- To say communication with potential clients is a numbers game rips the soul out of our art -- our connection. What could have been a rich and meaningful exchange between souls, instead becomes a cold and transactional obligation to the numbers game that gets doctored up to look and sound like it has personality.
- We just need enough people to register on our site or buy enough leads so that our automated follow-up campaigns produce the number of appointments we need to sell what we need to sell to hit our goals.
- But if we all began to use a better autoresponders, ones that acknowledge that we don't know the clients but would like to on their level, maybe we could change the numbers game into a conversation.
There is cause and effect in the world. It’s undeniable. So we say things like, “It’s a numbers game.”
Let me go on record and say that it’s true — your success can be distilled down to numbers and the story those numbers tell.
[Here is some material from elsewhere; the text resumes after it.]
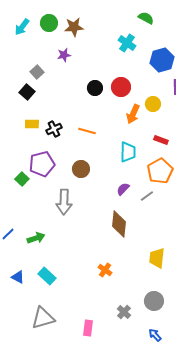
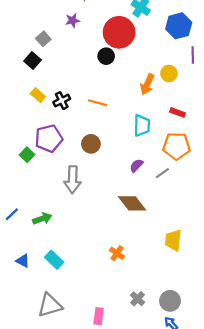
red circle: (121, 87) -> (119, 32), moved, size x1.5
yellow rectangle: (32, 124) -> (38, 95), turned 40
orange pentagon: (160, 171) -> (176, 146), turned 30
brown diamond: (119, 224) -> (132, 203), turned -44
gray circle: (154, 301) -> (170, 301), moved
But there is a paradox here.
To say it’s a numbers game rips the soul out of our art — our connection. What could have been a rich and meaningful exchange between souls instead becomes a cold and transactional obligation to the numbers game that gets doctored up to look and sound like it has personality.
Here’s an example:
“I just want you to know there’s a real person behind this website. Blah blah. Monologue. Monologue. Something about customer service. More monologue.”
That is a common autoresponder to a lead who has registered on a site. It’s cooked up to sound like we care or to attempt to add a human element.
But the consumer now sees it for what it is: a ruse written to save us time in our follow-up and communicate our commitment to this person we’ve never met, but it’s void of soul, meaning and truth.
From the context of this being a numbers game, we just need enough people to register on our site or buy enough leads so that our automated follow-up campaigns produce the number of appointments we need to sell what we need to sell to hit our goals.
Cause and effect
The challenge with this approach is that most of us desire real connection, and we do want to help people. We know the autoresponder doesn’t quite sound like us. But we don’t know what else to say. So we fall back on old advice and console ourselves with the notion that it’s just a numbers game.
Our marketing and follow-up tactics over the past decade have established a pattern of groupthink that has made the consumer skeptical and guarded to these types of contact.
But because it’s a numbers game, we follow suit until both sides — agent and consumer — are frustrated by their interactions online.
What if it wasn’t a numbers game? Or what if the numbers game we’re playing was more about meaningful connections than just registrations on our site?
A different approach
Here’s a better response for when someone registers on your site:
“Hi. I know we’ve never met. So I won’t presume I know how best to serve you yet. Would you tell me what some of your biggest questions are as you prepare to buy your next home?”
Signed (your name here)
P.S. Here are some common questions others have had as they take on buying their next home. (Link to site with questions.)
This message has all the efficiency of an autoresponder, but it invites dialogue. The potential clients might not respond, as is their right. But the ones that do will have accepted your invitation for a real connection.
In responding to your questions, these souls have transcended the status of “lead,” and they are now someone who is opening up to you.
The lament of “Internet leads are bad leads” will start to fade away because we will have found an authentic way to connect digitally. We will have figured out a way to engage the consumer in such a way that we feel helpful, and they feel helped.
And while numbers can be extracted from the background of these exchanges, what will make the difference — in the relationship and the experience — is the humanity brought to the exchange rather than the numbers that pass through our circuitry.